The de facto PHP GraphQL server library. Lets us build a schema without pulling in a framework. Matches the kind of stack we want to match.

monolog/monolog

Structured logging library for PHP. Used to emit JSON log lines to stdout/stderr, making logs consumable by any log aggregator (Loki, CloudWatch, etc.) without coupling to a specific platform.

vlucas/phpdotenv

Standard way to load .env files into PHP's $_ENV/getenv(). Keeps credentials out of source code and makes the app configurable across environments with no extra infrastructure.

phpstan/phpstan

Static analyser for PHP. Fast and integrates well with CI.

phpunit/phpunit

The PHP testing standard. Integrates with coverage reporting, mutation testing and CI natively. No learning overhead for reviewers.

friendsofphp/php-cs-fixer

Automatically enforces a consistent code style (PSR-12 by default). Running in --dry-run mode in CI blocks style regressions without requiring opinion from reviewers.

vimeo/psalm

Adds taint analysis on top of static analysis, catching SQL injection and XSS paths that phpstan alone does not cover. Used as a secondary security-focused analysis pass.

squizlabs/php_codesniffer

Complements php-cs-fixer by enforcing project-specific standards (doc blocks, naming conventions) that a formatter alone cannot check.

infection/infection

Mutation testing tool that measures test quality, not just coverage. Introduces small code mutations and checks that at least one test fails, ensuring tests actually guard against regressions.

GitHub CodeQL

Free SAST built into GitHub Actions. Scans for OWASP Top 10 patterns (SQL injection, XSS, SSRF, etc.) in PHP without requiring a separate external service.

composer audit

Built-in Composer command that checks installed packages against the PHP Security Advisories database.

Docker / docker-compose

Provide a reproducible local development stack using docker-compose that includes MySQL and Redis. Local developers and reviewers can boot the same services the CI uses, lowering configuration friction and avoiding environment-specific bugs.

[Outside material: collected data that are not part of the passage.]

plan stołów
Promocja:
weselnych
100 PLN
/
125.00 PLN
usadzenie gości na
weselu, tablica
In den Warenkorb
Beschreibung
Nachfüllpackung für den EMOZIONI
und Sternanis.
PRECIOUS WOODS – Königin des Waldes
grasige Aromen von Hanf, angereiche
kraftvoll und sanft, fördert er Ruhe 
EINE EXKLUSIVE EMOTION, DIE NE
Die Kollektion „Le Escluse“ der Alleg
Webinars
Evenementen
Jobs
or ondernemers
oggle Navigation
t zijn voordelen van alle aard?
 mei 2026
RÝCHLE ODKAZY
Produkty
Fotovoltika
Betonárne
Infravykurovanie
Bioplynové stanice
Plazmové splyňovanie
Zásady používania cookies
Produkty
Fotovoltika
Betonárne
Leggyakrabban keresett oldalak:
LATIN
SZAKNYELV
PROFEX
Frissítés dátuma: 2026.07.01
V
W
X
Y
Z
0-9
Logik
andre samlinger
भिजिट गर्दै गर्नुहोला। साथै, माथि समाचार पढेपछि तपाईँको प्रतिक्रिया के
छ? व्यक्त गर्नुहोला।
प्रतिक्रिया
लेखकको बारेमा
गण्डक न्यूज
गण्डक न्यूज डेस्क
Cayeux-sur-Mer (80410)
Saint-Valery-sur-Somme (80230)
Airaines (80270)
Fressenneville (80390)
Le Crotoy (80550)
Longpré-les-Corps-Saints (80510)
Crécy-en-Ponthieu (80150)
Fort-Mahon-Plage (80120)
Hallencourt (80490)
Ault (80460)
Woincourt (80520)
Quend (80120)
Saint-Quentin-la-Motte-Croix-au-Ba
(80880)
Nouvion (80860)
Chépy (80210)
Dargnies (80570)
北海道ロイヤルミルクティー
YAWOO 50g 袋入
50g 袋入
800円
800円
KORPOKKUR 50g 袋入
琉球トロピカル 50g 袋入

This decision directly supports the project's TTFHW (Time To First Hello World) principle: a developer must be able to go from a fresh clone to a running API with exactly two commands:

cp .env.example .env
docker compose up

Consequences

Local development and TTFHW

Local development is supported by docker-compose.yaml, which brings up app, nginx, db (MySQL), and redis. This enables the repository's CI and local checks to run without external services.

  • Mutation testing (infection) may be slow on large suites — run on schedule, not every push.